Skill source tree (only create folders that are needed):

{skill-name}/
├── SKILL.md           # Frontmatter, Overview, Activation, the workflow itself (default), routing if carved
├── customize.toml     # Only if {customizable} is yes
├── references/        # Carved-out workflow sections — descriptive names, no numbered prefixes
├── assets/            # Templates and other static content the workflow loads
├── scripts/           # Deterministic code with tests
│   └── tests/

Never put workflow content (*.md prompt files) directly at skill root — that's SKILL.md's job. Carve-outs always go in references/.

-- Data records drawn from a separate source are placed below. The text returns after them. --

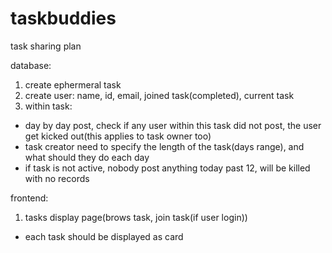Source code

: # taskbuddies

task sharing plan

database:

1. create ephermeral task
2. create user: name, id, email, joined task(completed), current task
3. within task:

- day by day post, check if any user within this task did not post, the user get kicked out(this applies to task owner too)
- task creator need to specify the length of the task(days range), and what should they do each day
- if task is not active, nobody post anything today past 12, will be killed with no records

frontend:

1. tasks display page(brows task, join task(if user login))

- each task should be displayed as card
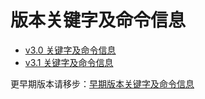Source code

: # 版本关键字及命令信息

- [v3.0 关键字及命令信息](./version/v3.0.md)
- [v3.1 关键字及命令信息](./version/v3.1.md)

更早期版本请移步：[早期版本关键字及命令信息](./V2&V1_VERSION.md)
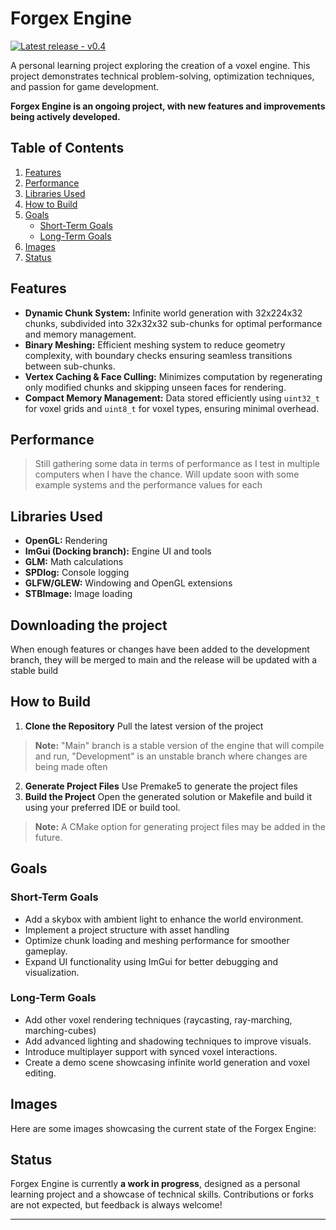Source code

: # Forgex Engine
[![Latest release -  v0.4](https://img.shields.io/static/v1?label=Latest+release&message=+v0.4&color=2ea44f)](https://)

A personal learning project exploring the creation of a voxel engine. This project demonstrates technical problem-solving, optimization techniques, and passion for game development. 

**Forgex Engine is an ongoing project, with new features and improvements being actively developed.**

## Table of Contents
1. [Features](#features)
2. [Performance](#performance)
3. [Libraries Used](#libraries-used)
4. [How to Build](#how-to-build)
5. [Goals](#goals)
   - [Short-Term Goals](#short-term-goals)
   - [Long-Term Goals](#long-term-goals)
6. [Images](#images)
7. [Status](#status)


## Features
- **Dynamic Chunk System:** Infinite world generation with 32x224x32 chunks, subdivided into 32x32x32 sub-chunks for optimal performance and memory management.
- **Binary Meshing:** Efficient meshing system to reduce geometry complexity, with boundary checks ensuring seamless transitions between sub-chunks.
- **Vertex Caching & Face Culling:** Minimizes computation by regenerating only modified chunks and skipping unseen faces for rendering.
- **Compact Memory Management:** Data stored efficiently using `uint32_t` for voxel grids and `uint8_t` for voxel types, ensuring minimal overhead.

## Performance
> Still gathering some data in terms of performance as I test in multiple computers when I have the chance. Will update soon with some example systems and the performance values for each

## Libraries Used
- **OpenGL:** Rendering
- **ImGui (Docking branch):** Engine UI and tools
- **GLM:** Math calculations
- **SPDlog:** Console logging
- **GLFW/GLEW:** Windowing and OpenGL extensions
- **STBImage:** Image loading

## Downloading the project
When enough features or changes have been added to the development branch, they will be merged to main and the release will be updated with a stable build

## How to Build
1. **Clone the Repository** Pull the latest version of the project
> **Note:** "Main" branch is a stable version of the engine that will compile and run, "Development" is an unstable branch where changes are being made often
2. **Generate Project Files** Use Premake5 to generate the project files
3. **Build the Project** Open the generated solution or Makefile and build it using your preferred IDE or build tool.
 > **Note:** A CMake option for generating project files may be added in the future.

## Goals
### Short-Term Goals
- Add a skybox with ambient light to enhance the world environment.
- Implement a project structure with asset handling
- Optimize chunk loading and meshing performance for smoother gameplay.
- Expand UI functionality using ImGui for better debugging and visualization.

### Long-Term Goals
- Add other voxel rendering techniques (raycasting, ray-marching, marching-cubes)
- Add advanced lighting and shadowing techniques to improve visuals.
- Introduce multiplayer support with synced voxel interactions.
- Create a demo scene showcasing infinite world generation and voxel editing.

## Images
Here are some images showcasing the current state of the Forgex Engine:

## Status
Forgex Engine is currently **a work in progress**, designed as a personal learning project and a showcase of technical skills. Contributions or forks are not expected, but feedback is always welcome!

---
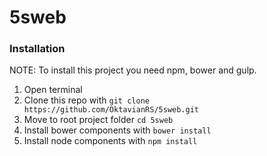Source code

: # 5sweb

### Installation
NOTE: To install this project you need npm, bower and gulp.

1. Open terminal
2. Clone this repo with `git clone https://github.com/OktavianRS/5sweb.git`
3. Move to root project folder `cd 5sweb`
4. Install bower components with `bower install`
5. Install node components with `npm install`
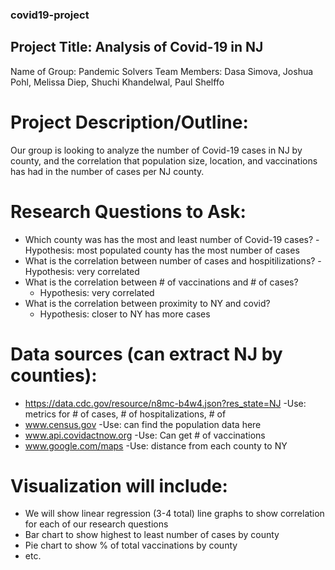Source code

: ### covid19-project
## Project Title: Analysis of Covid-19 in NJ
Name of Group: Pandemic Solvers
Team Members: Dasa Simova, Joshua Pohl, Melissa Diep, Shuchi Khandelwal, Paul Shelffo


# Project Description/Outline:
Our group is looking to analyze the number of Covid-19 cases in NJ by county, and the correlation that population size, location, and vaccinations has had in the number of cases per NJ county.

# Research Questions to Ask:
* Which county was has the most and least number of Covid-19 cases?
    -Hypothesis: most populated county has the most number of cases
* What is the correlation between number of cases and hospitilizations?
    -Hypothesis: very correlated
* What is the correlation between # of vaccinations and # of cases?
    - Hypothesis: very correlated
* What is the correlation between proximity to NY and covid?
    - Hypothesis: closer to NY has more cases

# Data sources (can extract NJ by counties):
* https://data.cdc.gov/resource/n8mc-b4w4.json?res_state=NJ
    -Use: metrics for # of cases, # of hospitalizations, # of 
* www.census.gov
    -Use: can find the population data here      
* www.api.covidactnow.org
    -Use: Can get # of vaccinations 
* www.google.com/maps
    -Use: distance from each county to NY
  
# Visualization will include:
* We will show linear regression (3-4 total) line graphs to show correlation for each of our research questions
* Bar chart to show highest to least number of cases by county
* Pie chart to show % of total vaccinations by county
* etc.
  
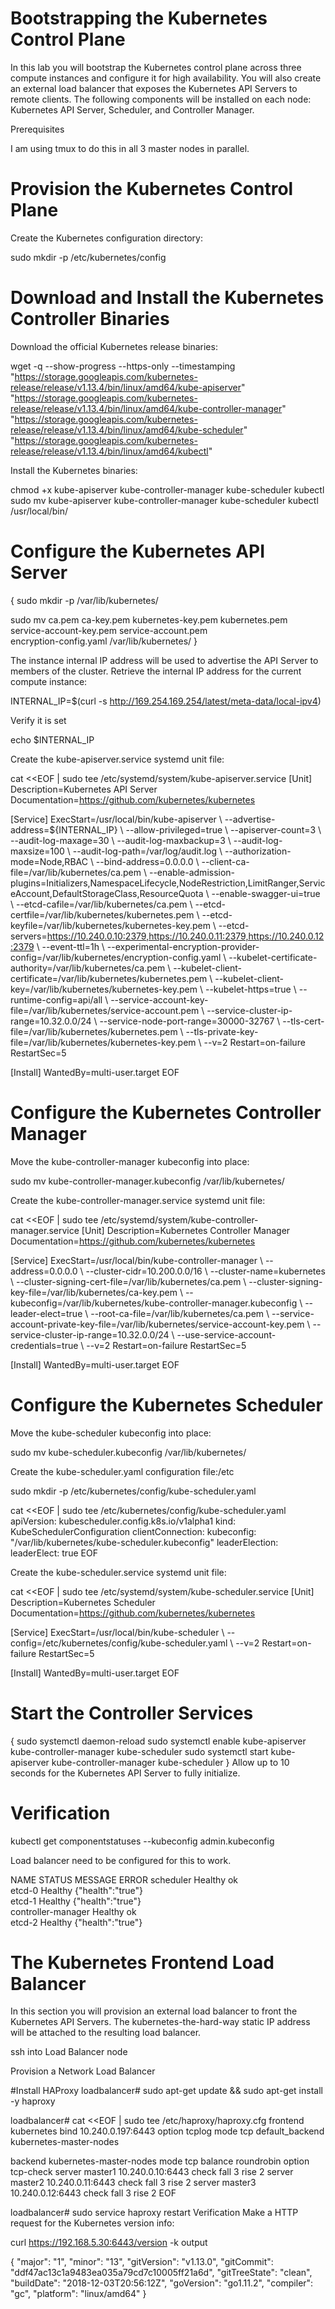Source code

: Bootstrapping the Kubernetes Control Plane
===========================================

In this lab you will bootstrap the Kubernetes control plane across three compute instances and configure it for
high availability. You will also create an external load balancer that exposes the Kubernetes API Servers to remote clients.
The following components will be installed on each node: Kubernetes API Server, Scheduler, and Controller Manager.

Prerequisites

I am using tmux to do this in all 3 master nodes in parallel.

Provision the Kubernetes Control Plane
========================================

Create the Kubernetes configuration directory:

sudo mkdir -p /etc/kubernetes/config

Download and Install the Kubernetes Controller Binaries
=======================================================
Download the official Kubernetes release binaries:

wget -q --show-progress --https-only --timestamping \
  "https://storage.googleapis.com/kubernetes-release/release/v1.13.4/bin/linux/amd64/kube-apiserver" \
  "https://storage.googleapis.com/kubernetes-release/release/v1.13.4/bin/linux/amd64/kube-controller-manager" \
  "https://storage.googleapis.com/kubernetes-release/release/v1.13.4/bin/linux/amd64/kube-scheduler" \
  "https://storage.googleapis.com/kubernetes-release/release/v1.13.4/bin/linux/amd64/kubectl"
  
  Install the Kubernetes binaries:

chmod +x kube-apiserver kube-controller-manager kube-scheduler kubectl
  sudo mv kube-apiserver kube-controller-manager kube-scheduler kubectl /usr/local/bin/

Configure the Kubernetes API Server
===================================
{
  sudo mkdir -p /var/lib/kubernetes/

 sudo mv ca.pem ca-key.pem kubernetes-key.pem kubernetes.pem \
  service-account-key.pem service-account.pem \
  encryption-config.yaml /var/lib/kubernetes/
}

The instance internal IP address will be used to advertise the API Server to members of the cluster.
Retrieve the internal IP address for the current compute instance:

INTERNAL_IP=$(curl -s http://169.254.169.254/latest/meta-data/local-ipv4)

Verify it is set

echo $INTERNAL_IP

Create the kube-apiserver.service systemd unit file:

cat <<EOF | sudo tee /etc/systemd/system/kube-apiserver.service
[Unit]
Description=Kubernetes API Server
Documentation=https://github.com/kubernetes/kubernetes

[Service]
ExecStart=/usr/local/bin/kube-apiserver \\
  --advertise-address=${INTERNAL_IP} \\
  --allow-privileged=true \\
  --apiserver-count=3 \\
  --audit-log-maxage=30 \\
  --audit-log-maxbackup=3 \\
  --audit-log-maxsize=100 \\
  --audit-log-path=/var/log/audit.log \\
  --authorization-mode=Node,RBAC \\
  --bind-address=0.0.0.0 \\
  --client-ca-file=/var/lib/kubernetes/ca.pem \\
  --enable-admission-plugins=Initializers,NamespaceLifecycle,NodeRestriction,LimitRanger,ServiceAccount,DefaultStorageClass,ResourceQuota \\
  --enable-swagger-ui=true \\
  --etcd-cafile=/var/lib/kubernetes/ca.pem \\
  --etcd-certfile=/var/lib/kubernetes/kubernetes.pem \\
  --etcd-keyfile=/var/lib/kubernetes/kubernetes-key.pem \\
  --etcd-servers=https://10.240.0.10:2379,https://10.240.0.11:2379,https://10.240.0.12:2379 \\
  --event-ttl=1h \\
  --experimental-encryption-provider-config=/var/lib/kubernetes/encryption-config.yaml \\
  --kubelet-certificate-authority=/var/lib/kubernetes/ca.pem \\
  --kubelet-client-certificate=/var/lib/kubernetes/kubernetes.pem \\
  --kubelet-client-key=/var/lib/kubernetes/kubernetes-key.pem \\
  --kubelet-https=true \\
  --runtime-config=api/all \\
  --service-account-key-file=/var/lib/kubernetes/service-account.pem \\
  --service-cluster-ip-range=10.32.0.0/24 \\
  --service-node-port-range=30000-32767 \\
  --tls-cert-file=/var/lib/kubernetes/kubernetes.pem \\
  --tls-private-key-file=/var/lib/kubernetes/kubernetes-key.pem \\
  --v=2
Restart=on-failure
RestartSec=5

[Install]
WantedBy=multi-user.target
EOF

Configure the Kubernetes Controller Manager
=============================================
Move the kube-controller-manager kubeconfig into place:

sudo mv kube-controller-manager.kubeconfig /var/lib/kubernetes/

Create the kube-controller-manager.service systemd unit file:

cat <<EOF | sudo tee /etc/systemd/system/kube-controller-manager.service
[Unit]
Description=Kubernetes Controller Manager
Documentation=https://github.com/kubernetes/kubernetes

[Service]
ExecStart=/usr/local/bin/kube-controller-manager \\
  --address=0.0.0.0 \\
  --cluster-cidr=10.200.0.0/16 \\
  --cluster-name=kubernetes \\
  --cluster-signing-cert-file=/var/lib/kubernetes/ca.pem \\
  --cluster-signing-key-file=/var/lib/kubernetes/ca-key.pem \\
  --kubeconfig=/var/lib/kubernetes/kube-controller-manager.kubeconfig \\
  --leader-elect=true \\
  --root-ca-file=/var/lib/kubernetes/ca.pem \\
  --service-account-private-key-file=/var/lib/kubernetes/service-account-key.pem \\
  --service-cluster-ip-range=10.32.0.0/24 \\
  --use-service-account-credentials=true \\
  --v=2
Restart=on-failure
RestartSec=5

[Install]
WantedBy=multi-user.target
EOF


Configure the Kubernetes Scheduler
=======================================
Move the kube-scheduler kubeconfig into place:

sudo mv kube-scheduler.kubeconfig /var/lib/kubernetes/

Create the kube-scheduler.yaml configuration file:/etc

sudo mkdir -p  /etc/kubernetes/config/kube-scheduler.yaml

cat <<EOF | sudo tee /etc/kubernetes/config/kube-scheduler.yaml
apiVersion: kubescheduler.config.k8s.io/v1alpha1
kind: KubeSchedulerConfiguration
clientConnection:
  kubeconfig: "/var/lib/kubernetes/kube-scheduler.kubeconfig"
leaderElection:
  leaderElect: true
EOF


Create the kube-scheduler.service systemd unit file:

cat <<EOF | sudo tee /etc/systemd/system/kube-scheduler.service
[Unit]
Description=Kubernetes Scheduler
Documentation=https://github.com/kubernetes/kubernetes

[Service]
ExecStart=/usr/local/bin/kube-scheduler \\
  --config=/etc/kubernetes/config/kube-scheduler.yaml \\
  --v=2
Restart=on-failure
RestartSec=5

[Install]
WantedBy=multi-user.target
EOF

Start the Controller Services
================================
{
  sudo systemctl daemon-reload
  sudo systemctl enable kube-apiserver kube-controller-manager kube-scheduler
  sudo systemctl start kube-apiserver kube-controller-manager kube-scheduler
}
Allow up to 10 seconds for the Kubernetes API Server to fully initialize.

Verification
==============
kubectl get componentstatuses --kubeconfig admin.kubeconfig

Load balancer need to be configured for this to work.

NAME                 STATUS    MESSAGE             ERROR
scheduler            Healthy   ok                  
etcd-0               Healthy   {"health":"true"}   
etcd-1               Healthy   {"health":"true"}   
controller-manager   Healthy   ok                  
etcd-2               Healthy   {"health":"true"}

The Kubernetes Frontend Load Balancer
=======================================

In this section you will provision an external load balancer to front the Kubernetes API Servers. The kubernetes-the-hard-way static IP address will be attached to the resulting load balancer.

ssh into Load Balancer node

Provision a Network Load Balancer

#Install HAProxy
loadbalancer# sudo apt-get update && sudo apt-get install -y haproxy

loadbalancer# cat <<EOF | sudo tee /etc/haproxy/haproxy.cfg 
frontend kubernetes
    bind 10.240.0.197:6443
    option tcplog
    mode tcp
    default_backend kubernetes-master-nodes

backend kubernetes-master-nodes
    mode tcp
    balance roundrobin
    option tcp-check
    server master1 10.240.0.10:6443 check fall 3 rise 2
    server master2 10.240.0.11:6443 check fall 3 rise 2
    server master3 10.240.0.12:6443 check fall 3 rise 2
EOF

loadbalancer# sudo service haproxy restart
Verification
Make a HTTP request for the Kubernetes version info:

curl  https://192.168.5.30:6443/version -k
output

{
  "major": "1",
  "minor": "13",
  "gitVersion": "v1.13.0",
  "gitCommit": "ddf47ac13c1a9483ea035a79cd7c10005ff21a6d",
  "gitTreeState": "clean",
  "buildDate": "2018-12-03T20:56:12Z",
  "goVersion": "go1.11.2",
  "compiler": "gc",
  "platform": "linux/amd64"
}
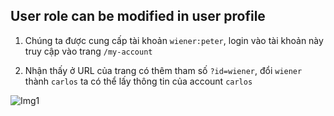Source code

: ## User role can be modified in user profile

1. Chúng ta được cung cấp tài khoản ``wiener:peter``, login vào tài khoản này truy cập vào trang ``/my-account``

2. Nhận thấy ở URL của trang có thêm tham số ``?id=wiener``, đổi ``wiener`` thành ``carlos`` ta có thể lấy thông tin của account ``carlos``

![Img1](\assets/../img/done.png)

Location Contains LLM relationship
SKILL.md Overview, Activation, inline workflow OR routing to refs LLM identity, the workflow itself
references/ Carved-out workflow sections (descriptive names) Loaded on demand by SKILL.md routing
assets/ Templates, starter files, static content Copied/transformed into output
scripts/ Python, shell scripts with tests Invoked for deterministic operations

If the built skill includes scripts, also load references/script-standards.md — ensures PEP 723 metadata, correct shebangs, and uv run invocation from the start.

Lint gate — validate and auto-fix. If subagents are available, delegate lint-fix; otherwise run inline.

  1. Run both lint scripts in parallel:
    python3 scripts/scan-path-standards.py {skill-path}
    python3 scripts/scan-scripts.py {skill-path}
    
  2. Fix high/critical findings, re-run (up to 3 attempts per script).
  3. Run unit tests if scripts exist in the built skill.

Phase 5: Handoff

Interactive: show what was built, lint results, and offer next steps (commit, run quality analysis). Decision log is at {target-skill-path}/.decision-log.md.

Headless ({headless_mode}=true): emit JSON only. intent is "build" for new, "edit" for existing.

{
  "status": "complete",
  "intent": "build",
  "skill": "{target-skill-path}",
  "decision_log": "{target-skill-path}/.decision-log.md"
}

Blocked (ambiguous intent that couldn't be inferred, persistent lint failures, etc.): replace "complete" with "blocked" and add "reason": "<one-line cause>". The log carries the detail.